The task:
Please rewrite the text of the items below with every "Stress" changed to "Burnout" and everything else left as it is. Leave the pictures out of your answer.

Study material:

--

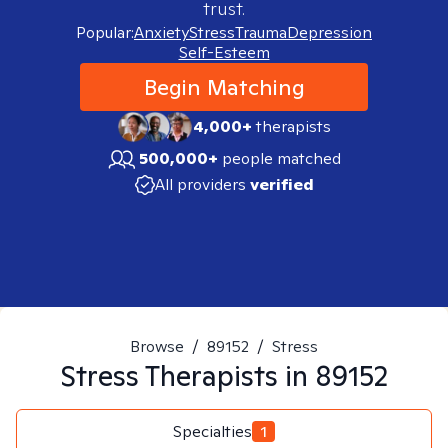
trust.
Popular:
Anxiety
Stress
Trauma
Depression
Self-Esteem
Begin Matching
4,000+
therapists
500,000+
people matched
All providers
verified
Browse
/
89152
/
Stress
Stress
Therapists in
89152
Specialties
1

--

Solved problem:
trust.
Popular:
Anxiety
Burnout
Trauma
Depression
Self-Esteem
Begin Matching
4,000+
therapists
500,000+
people matched
All providers
verified
Browse
/
89152
/
Burnout
Burnout
Therapists in
89152
Specialties
1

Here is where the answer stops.